Texto de lectura:
::::::

La novela reconstruye poéticamente el viaje a los alrededores de Caracas, la excursión al campo, las faenas del campesino, los juegos infantiles y las riñas entre niños, todo esto marcado por una fuerte tensión social.

Antonia Palacios, escritora venezolana
En su introducción la traductora establece relaciones de correspondencia entre la obra de Antonia Palacios y la de Teresa de la Parra. Memorias de Blanca y en parte Ifigenia, en su carácter semiautobiográfico, muestran de manera irónica el crecimiento de las niñas en una Venezuela que se prepara para afrontar cambios sustanciales al devenir la explotación petrolera.

En las condiciones en que crecían las mujeres, todavía estaba muy fuertemente marcado el carácter conservador de la sociedad patriarcal. En la analogía de filiación histórico-literaria entre Palacios y Teresa de la Parra, la traductora advierte cómo se produce una transformación en el enfoque crítico de Ana Isabel… y también cómo en el aspecto formal, se evidencia la tensión poética del lenguaje consustanciado con la expresión narrativa, condición dada por ser Antonia Palacios una autora que habría de ofrecer importantes frutos poéticos en libros como Viaje al frailejón y Textos del desalojo. Esta condición, según Mueller, transfiere a su novela un lenguaje espontáneo y lírico.

El mundo de Ana Isabel está marcado por las diferencias raciales, y su consecuente praxis de discriminación. Ella vive este mundo con una mirada perpleja, pero poco a poco va reconociendo las injusticias y desmontándolas con un razonamiento crítico que desdice de su inocencia.

En medio del dolor y las carencias familiares se cuela su mirada cuestionadora de la injusticia social, su proceso de crecimiento y maduración le va permitiendo, de manera muy consciente, asimilar los cambios de su cuerpo y también los factores que rodean su vida.

La traductora hace notar que en todo este proceso aparece una fuerte carga de melancolía en la protagonista. Esta melancolía viene dada por la asunción irremediable de las carencias que circunscriben sus condiciones de vida. También por el hecho de que ella está perfectamente consciente de la realidad que vive, gracias a su inteligencia y su sensibilidad, que la muestran como un ser crítico, mientras que la mayoría de los personajes que le rodean parecían ajustarse a las fatalidades del presente.

::::::

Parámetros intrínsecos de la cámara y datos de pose
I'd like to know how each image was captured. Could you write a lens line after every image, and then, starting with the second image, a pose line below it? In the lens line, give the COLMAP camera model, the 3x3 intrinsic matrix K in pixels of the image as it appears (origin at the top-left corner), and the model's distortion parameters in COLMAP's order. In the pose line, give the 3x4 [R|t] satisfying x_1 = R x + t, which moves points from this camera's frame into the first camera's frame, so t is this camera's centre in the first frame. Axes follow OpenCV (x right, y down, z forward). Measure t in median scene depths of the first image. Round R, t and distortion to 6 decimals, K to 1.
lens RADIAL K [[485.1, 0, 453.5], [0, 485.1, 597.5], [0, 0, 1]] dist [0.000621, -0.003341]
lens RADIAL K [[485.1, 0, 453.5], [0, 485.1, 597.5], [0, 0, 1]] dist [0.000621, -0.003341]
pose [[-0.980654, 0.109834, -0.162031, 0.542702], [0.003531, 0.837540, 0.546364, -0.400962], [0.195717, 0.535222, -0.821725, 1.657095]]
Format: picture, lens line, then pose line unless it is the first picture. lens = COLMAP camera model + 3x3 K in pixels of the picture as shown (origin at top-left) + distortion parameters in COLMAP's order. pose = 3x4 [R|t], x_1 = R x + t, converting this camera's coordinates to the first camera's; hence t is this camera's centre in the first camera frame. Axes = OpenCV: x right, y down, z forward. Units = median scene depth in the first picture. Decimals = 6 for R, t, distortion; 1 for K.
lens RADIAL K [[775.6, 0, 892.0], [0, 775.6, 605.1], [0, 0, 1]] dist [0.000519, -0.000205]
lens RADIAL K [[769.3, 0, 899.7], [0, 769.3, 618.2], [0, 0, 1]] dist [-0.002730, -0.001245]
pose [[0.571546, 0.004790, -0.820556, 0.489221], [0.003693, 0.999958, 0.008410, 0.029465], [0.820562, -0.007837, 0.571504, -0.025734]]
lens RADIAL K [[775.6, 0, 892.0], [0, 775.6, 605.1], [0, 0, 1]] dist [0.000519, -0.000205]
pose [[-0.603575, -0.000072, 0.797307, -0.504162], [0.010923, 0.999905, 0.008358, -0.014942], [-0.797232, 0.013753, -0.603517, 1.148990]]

::::::

Sobre el ejercicio: Copia sin cambios el fragmento del texto sobre la novela de Antonia Palacios que comienza con las palabras "La novela reconstruye" y termina con "la explotación petrolera.".

Respuesta escrita:
La novela reconstruye poéticamente el viaje a los alrededores de Caracas, la excursión al campo, las faenas del campesino, los juegos infantiles y las riñas entre niños, todo esto marcado por una fuerte tensión social.

Antonia Palacios, escritora venezolana
En su introducción la traductora establece relaciones de correspondencia entre la obra de Antonia Palacios y la de Teresa de la Parra. Memorias de Blanca y en parte Ifigenia, en su carácter semiautobiográfico, muestran de manera irónica el crecimiento de las niñas en una Venezuela que se prepara para afrontar cambios sustanciales al devenir la explotación petrolera.